[latex3-commits] [git/LaTeX3-latex3-latex3] main: Fix how peek analysis deals with normal tokens (fix #1109) (fix #1110) (24f718890)

Mon Oct 3 22:14:00 CEST 2022

Repository : https://github.com/latex3/latex3
On branch  : main
Link       : https://github.com/latex3/latex3/commit/24f7188904d6a3695019b03c036221cc4abf3dac

>---------------------------------------------------------------

commit 24f7188904d6a3695019b03c036221cc4abf3dac
Author: Bruno Le Floch <blflatex at gmail.com>
Date:   Mon Oct 3 21:58:30 2022 +0200

    Fix how peek analysis deals with normal tokens (fix #1109) (fix #1110)
    
    Some contortions meant to support outer macros led to a very obvious
    bug: the code was setting scanned tokens willy-nilly to \scan_stop:,
    which broke when these tokens were things like \exp_after:wN.
    I had also used arbitrary characters as delimiters, which broke for
    macro parameter characters.  Now fixed by revamping the logic to
    better separate these two difficulties.

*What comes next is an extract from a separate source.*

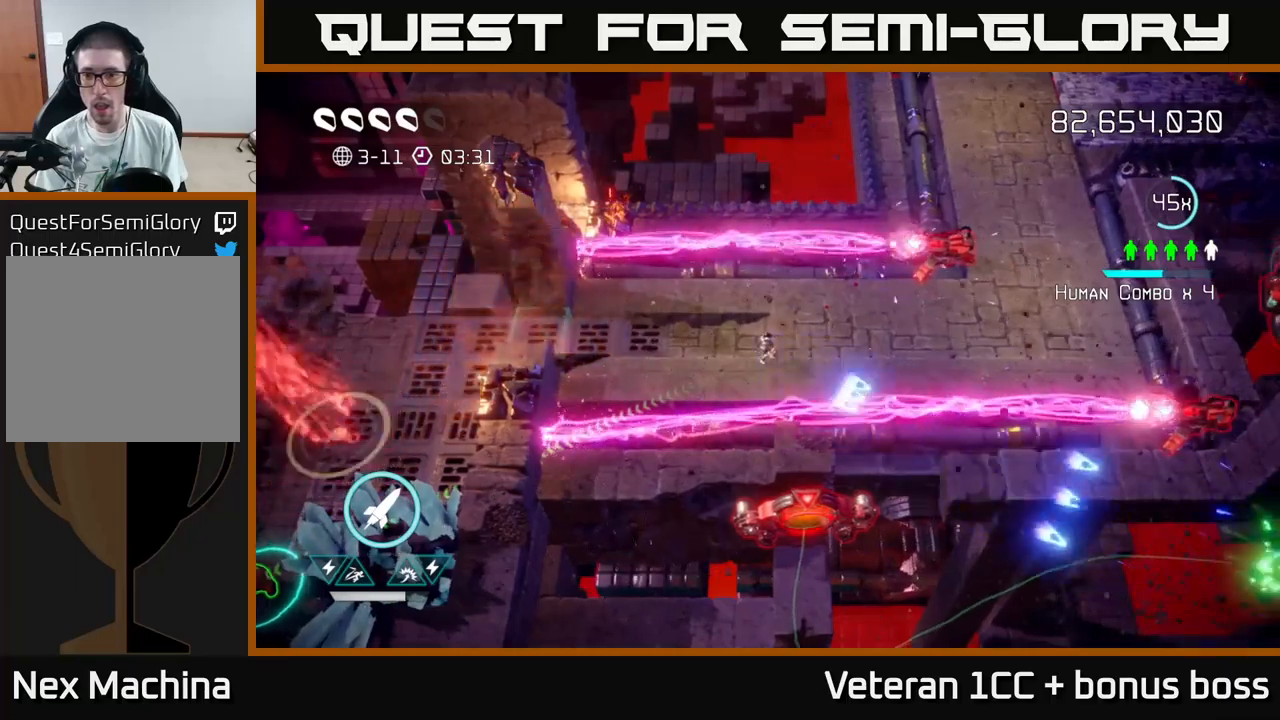
{"buttons": [], "left_stick": "center", "right_stick": "down-right", "events": []}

>---------------------------------------------------------------

24f7188904d6a3695019b03c036221cc4abf3dac
 l3kernel/CHANGELOG.md            |   9 ++
 l3kernel/l3tl-analysis.dtx       | 213 +++++++++++++++++++++++++++++----------
 l3kernel/l3token.dtx             |   3 +-
 l3kernel/testfiles/m3peek003.tlg |   2 +-
 4 files changed, 169 insertions(+), 58 deletions(-)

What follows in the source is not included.